Del mapa cerrado a la brújula propia:
No se trata de seguir rutas prefijadas, sino de enseñar a orientarse. Lo importante ya no es repetir lo sabido, sino atreverse a pensar por cuenta propia. Y ahí, la IA no reemplaza el juicio humano: lo desafía, lo amplifica, lo expone. Por eso, más que respuestas, enseñemos a hacer buenas preguntas.

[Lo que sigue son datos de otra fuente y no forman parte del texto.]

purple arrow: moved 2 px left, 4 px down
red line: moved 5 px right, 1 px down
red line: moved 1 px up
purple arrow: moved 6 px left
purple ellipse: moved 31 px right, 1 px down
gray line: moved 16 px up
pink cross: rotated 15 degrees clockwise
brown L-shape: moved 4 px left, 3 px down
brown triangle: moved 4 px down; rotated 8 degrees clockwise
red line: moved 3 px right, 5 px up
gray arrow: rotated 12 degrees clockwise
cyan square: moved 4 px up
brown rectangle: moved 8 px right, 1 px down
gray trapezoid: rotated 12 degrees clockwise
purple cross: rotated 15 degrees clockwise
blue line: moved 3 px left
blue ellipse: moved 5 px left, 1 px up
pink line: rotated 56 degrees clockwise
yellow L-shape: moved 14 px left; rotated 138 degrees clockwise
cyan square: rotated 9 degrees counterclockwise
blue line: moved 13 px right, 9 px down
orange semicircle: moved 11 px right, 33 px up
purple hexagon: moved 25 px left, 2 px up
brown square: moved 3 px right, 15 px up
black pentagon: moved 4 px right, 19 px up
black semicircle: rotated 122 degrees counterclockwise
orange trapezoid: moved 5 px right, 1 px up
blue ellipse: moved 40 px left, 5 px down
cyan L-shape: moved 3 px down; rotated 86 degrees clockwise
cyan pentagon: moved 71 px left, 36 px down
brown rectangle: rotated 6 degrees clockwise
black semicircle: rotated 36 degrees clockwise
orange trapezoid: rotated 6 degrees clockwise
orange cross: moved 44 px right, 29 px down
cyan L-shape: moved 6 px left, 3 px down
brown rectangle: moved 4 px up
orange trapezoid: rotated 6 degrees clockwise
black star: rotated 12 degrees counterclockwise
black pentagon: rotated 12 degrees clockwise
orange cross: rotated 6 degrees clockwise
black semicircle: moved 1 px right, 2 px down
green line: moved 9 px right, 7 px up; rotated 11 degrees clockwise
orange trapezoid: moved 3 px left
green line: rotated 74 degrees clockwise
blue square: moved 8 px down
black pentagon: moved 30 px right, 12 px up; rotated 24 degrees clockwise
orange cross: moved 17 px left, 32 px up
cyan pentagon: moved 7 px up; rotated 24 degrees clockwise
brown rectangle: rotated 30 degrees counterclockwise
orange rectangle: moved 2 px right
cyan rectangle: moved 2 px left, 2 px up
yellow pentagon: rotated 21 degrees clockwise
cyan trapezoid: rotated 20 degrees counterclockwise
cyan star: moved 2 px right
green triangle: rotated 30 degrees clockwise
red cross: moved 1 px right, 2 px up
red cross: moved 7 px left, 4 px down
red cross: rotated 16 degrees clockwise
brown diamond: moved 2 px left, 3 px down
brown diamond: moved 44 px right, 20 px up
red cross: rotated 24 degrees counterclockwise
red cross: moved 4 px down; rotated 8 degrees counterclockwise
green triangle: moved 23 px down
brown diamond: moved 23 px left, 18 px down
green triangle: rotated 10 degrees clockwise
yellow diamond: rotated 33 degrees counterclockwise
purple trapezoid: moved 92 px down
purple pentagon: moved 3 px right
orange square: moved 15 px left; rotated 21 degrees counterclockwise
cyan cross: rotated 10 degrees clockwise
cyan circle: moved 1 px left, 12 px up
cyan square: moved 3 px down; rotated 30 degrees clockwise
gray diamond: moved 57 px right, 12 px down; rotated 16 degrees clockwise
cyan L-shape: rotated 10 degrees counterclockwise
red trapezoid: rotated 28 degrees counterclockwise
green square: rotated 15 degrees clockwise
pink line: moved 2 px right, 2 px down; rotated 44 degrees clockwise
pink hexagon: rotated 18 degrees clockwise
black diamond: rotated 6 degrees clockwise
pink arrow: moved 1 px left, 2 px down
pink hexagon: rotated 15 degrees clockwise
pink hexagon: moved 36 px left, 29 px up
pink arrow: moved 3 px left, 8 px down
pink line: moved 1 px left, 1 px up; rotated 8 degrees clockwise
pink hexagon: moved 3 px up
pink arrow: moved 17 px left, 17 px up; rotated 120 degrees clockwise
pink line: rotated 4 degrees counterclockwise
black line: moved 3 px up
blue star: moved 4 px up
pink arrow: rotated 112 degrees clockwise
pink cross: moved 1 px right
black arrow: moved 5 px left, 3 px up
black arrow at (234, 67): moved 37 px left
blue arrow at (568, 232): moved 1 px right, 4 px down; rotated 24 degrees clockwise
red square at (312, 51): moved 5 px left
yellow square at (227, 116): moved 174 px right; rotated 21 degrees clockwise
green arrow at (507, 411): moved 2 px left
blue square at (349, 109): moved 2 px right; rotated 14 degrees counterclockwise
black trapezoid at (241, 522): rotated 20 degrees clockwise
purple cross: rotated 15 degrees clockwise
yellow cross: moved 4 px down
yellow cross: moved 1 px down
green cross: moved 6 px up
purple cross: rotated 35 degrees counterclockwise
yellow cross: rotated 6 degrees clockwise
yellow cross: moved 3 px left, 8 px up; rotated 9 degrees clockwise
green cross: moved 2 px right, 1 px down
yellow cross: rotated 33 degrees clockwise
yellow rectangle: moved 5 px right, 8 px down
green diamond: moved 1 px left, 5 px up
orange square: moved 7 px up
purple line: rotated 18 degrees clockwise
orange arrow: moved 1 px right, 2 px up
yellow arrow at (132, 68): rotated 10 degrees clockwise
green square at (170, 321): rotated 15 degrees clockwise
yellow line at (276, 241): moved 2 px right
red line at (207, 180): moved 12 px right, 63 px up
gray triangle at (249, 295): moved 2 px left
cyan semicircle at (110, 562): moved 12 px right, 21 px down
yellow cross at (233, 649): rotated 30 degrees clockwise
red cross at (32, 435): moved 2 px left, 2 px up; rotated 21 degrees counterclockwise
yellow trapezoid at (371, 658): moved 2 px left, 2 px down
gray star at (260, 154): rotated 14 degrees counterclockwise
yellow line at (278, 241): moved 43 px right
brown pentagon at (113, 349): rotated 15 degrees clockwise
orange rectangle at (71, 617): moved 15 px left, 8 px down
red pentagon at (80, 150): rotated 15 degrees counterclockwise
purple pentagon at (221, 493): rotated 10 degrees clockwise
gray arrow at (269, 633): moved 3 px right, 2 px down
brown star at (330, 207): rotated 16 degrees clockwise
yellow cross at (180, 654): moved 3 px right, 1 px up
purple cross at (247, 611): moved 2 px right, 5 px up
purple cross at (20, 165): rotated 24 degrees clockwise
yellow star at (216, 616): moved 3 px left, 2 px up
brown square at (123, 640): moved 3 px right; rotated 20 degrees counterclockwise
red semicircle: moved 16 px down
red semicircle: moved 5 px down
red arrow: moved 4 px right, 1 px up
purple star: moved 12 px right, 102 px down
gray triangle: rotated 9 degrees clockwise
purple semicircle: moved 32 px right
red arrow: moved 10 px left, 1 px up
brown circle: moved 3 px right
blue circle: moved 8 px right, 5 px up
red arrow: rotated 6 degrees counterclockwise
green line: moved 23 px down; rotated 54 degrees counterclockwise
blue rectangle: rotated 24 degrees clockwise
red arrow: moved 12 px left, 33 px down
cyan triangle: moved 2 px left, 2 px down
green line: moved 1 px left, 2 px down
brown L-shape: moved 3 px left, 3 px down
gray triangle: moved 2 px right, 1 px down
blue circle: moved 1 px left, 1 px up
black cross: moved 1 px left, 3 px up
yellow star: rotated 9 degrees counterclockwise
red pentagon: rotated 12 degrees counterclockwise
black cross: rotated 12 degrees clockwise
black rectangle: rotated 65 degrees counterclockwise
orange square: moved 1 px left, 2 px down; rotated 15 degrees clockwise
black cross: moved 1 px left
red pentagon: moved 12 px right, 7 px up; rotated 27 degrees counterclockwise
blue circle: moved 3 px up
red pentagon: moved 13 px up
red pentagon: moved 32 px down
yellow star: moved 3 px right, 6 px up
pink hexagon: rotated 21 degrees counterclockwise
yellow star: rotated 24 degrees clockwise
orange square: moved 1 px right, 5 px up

¿Qué deberíamos saber a estas alturas?
La IA no matará la educación. Pero la educación podría matarse a sí misma si no deja de actuar como una abeja. Lo que necesitamos no es suprimir el caos, sino enseñar a moverse con inteligencia dentro de él. Y eso solo se consigue si formamos mentes abiertas, reflexivas, capaces de desaprender lo aprendido cuando el terreno lo exige.
En definitiva: no eduquemos para que nuestros hijos pasen exámenes. Eduquemos para que puedan vivir en libertad, pensar con herramientas nuevas y cuestionar lo heredado con inteligencia.